▶ Material shown
____
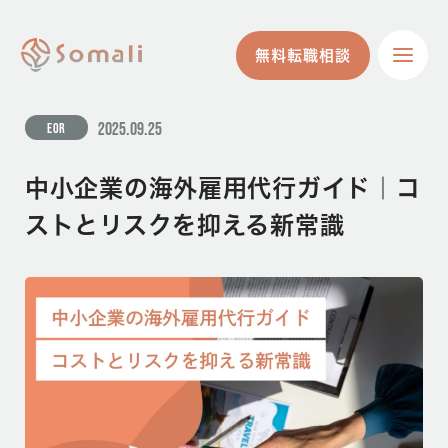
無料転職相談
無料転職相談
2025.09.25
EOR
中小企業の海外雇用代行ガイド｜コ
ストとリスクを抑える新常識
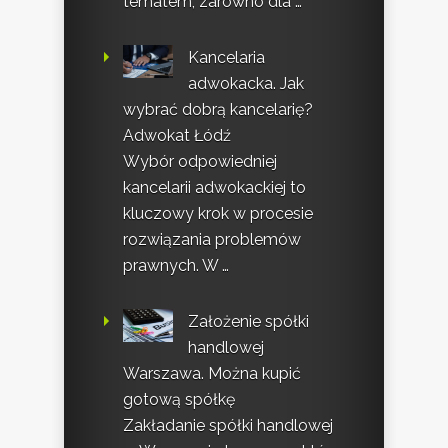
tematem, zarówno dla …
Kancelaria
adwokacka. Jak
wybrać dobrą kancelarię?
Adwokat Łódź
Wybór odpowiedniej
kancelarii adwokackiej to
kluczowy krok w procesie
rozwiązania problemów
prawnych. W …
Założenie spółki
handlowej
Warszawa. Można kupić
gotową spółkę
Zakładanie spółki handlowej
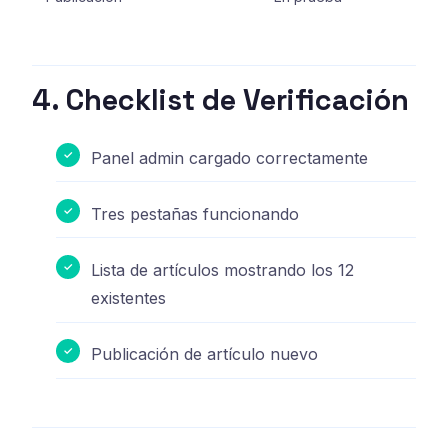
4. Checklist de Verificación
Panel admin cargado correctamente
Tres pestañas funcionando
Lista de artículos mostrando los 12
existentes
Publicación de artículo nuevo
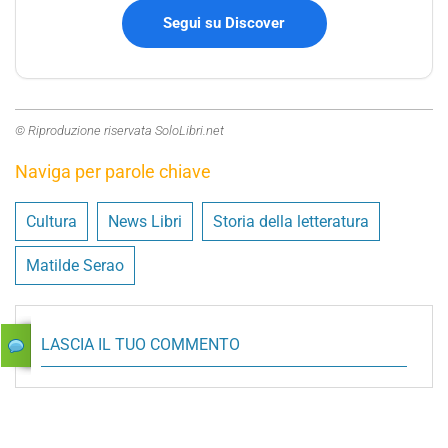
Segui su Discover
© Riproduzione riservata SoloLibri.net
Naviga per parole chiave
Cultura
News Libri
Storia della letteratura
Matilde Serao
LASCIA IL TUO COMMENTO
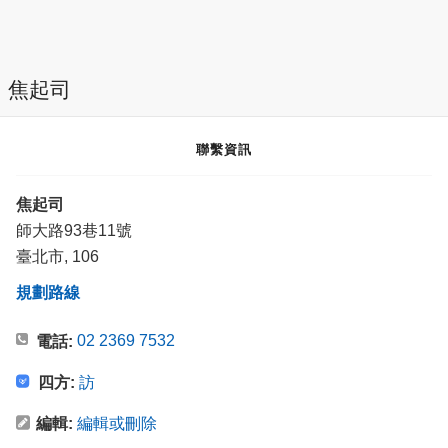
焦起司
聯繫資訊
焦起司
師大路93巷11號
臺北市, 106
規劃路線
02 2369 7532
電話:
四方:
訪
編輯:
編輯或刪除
____
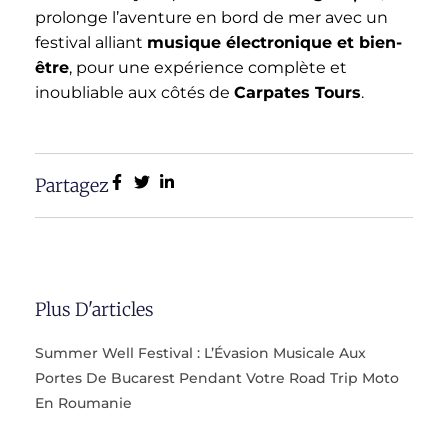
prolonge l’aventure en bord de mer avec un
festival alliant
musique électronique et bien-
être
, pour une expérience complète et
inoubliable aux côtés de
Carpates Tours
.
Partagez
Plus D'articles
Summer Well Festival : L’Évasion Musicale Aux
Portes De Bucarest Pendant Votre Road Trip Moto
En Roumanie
____
▶ Problem details
Pick out every line above that contains the string "handlowej" and copy each one. Uppercase and lowercase letters count as different.

▶ Worked solution
handlowej
Zakładanie spółki handlowej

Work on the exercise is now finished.